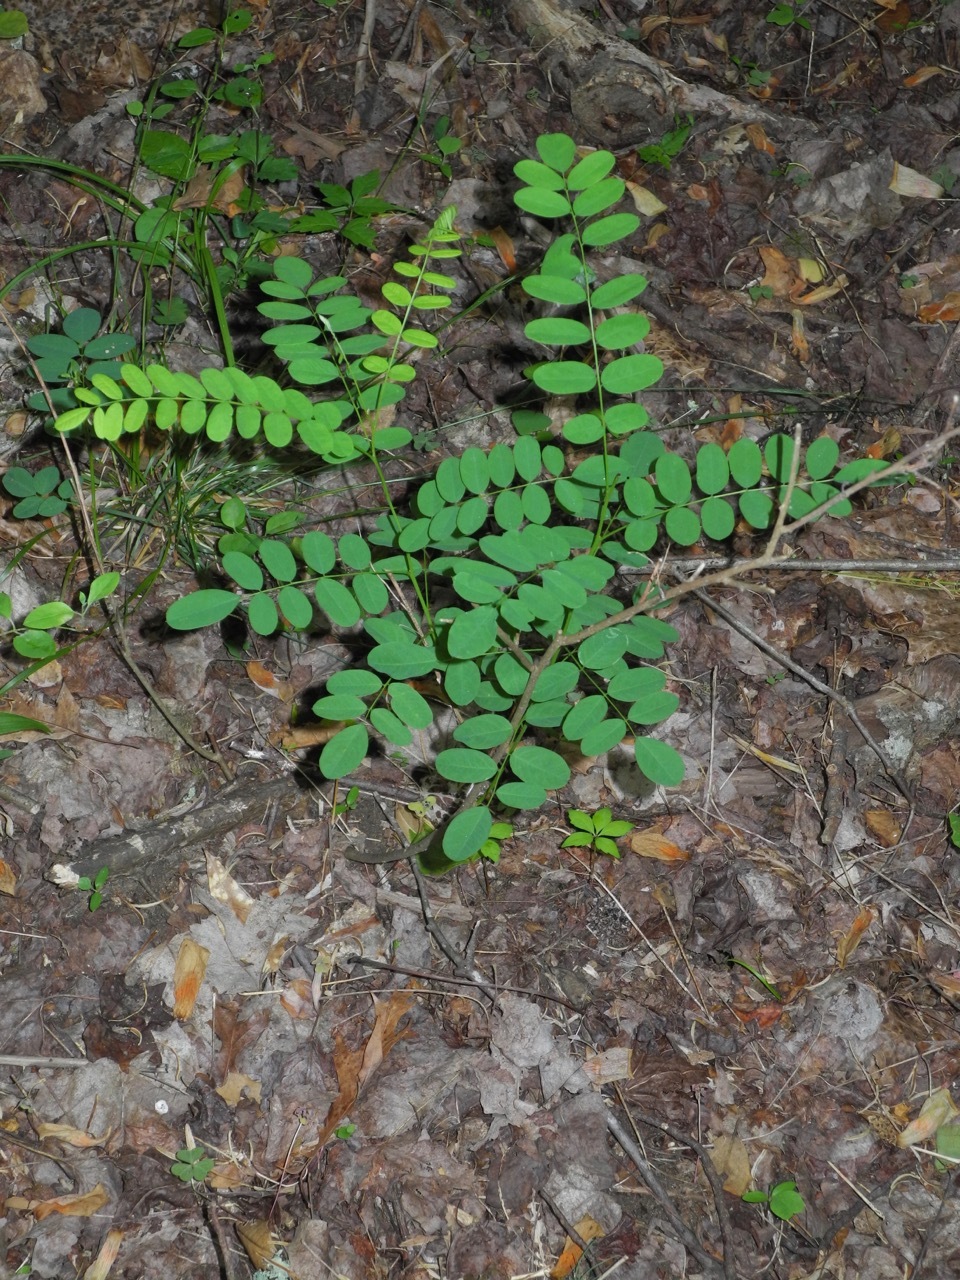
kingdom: Plantae
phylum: Tracheophyta
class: Magnoliopsida
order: Fabales
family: Fabaceae
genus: Robinia
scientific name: Robinia pseudoacacia
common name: Black locust
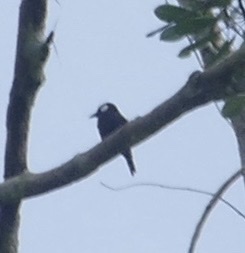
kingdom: Animalia
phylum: Chordata
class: Aves
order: Passeriformes
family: Cracticidae
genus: Peltops
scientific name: Peltops blainvillii
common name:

▬▬▬

Rewrite the lines of every entry above, replacing each occurrence of "common name" with "vernacular name" and leaving everything else unchanged. Omit the pictures from your answer.

kingdom: Plantae
phylum: Tracheophyta
class: Magnoliopsida
order: Fabales
family: Fabaceae
genus: Robinia
scientific name: Robinia pseudoacacia
vernacular name: Black locust
kingdom: Animalia
phylum: Chordata
class: Aves
order: Passeriformes
family: Cracticidae
genus: Peltops
scientific name: Peltops blainvillii
vernacular name:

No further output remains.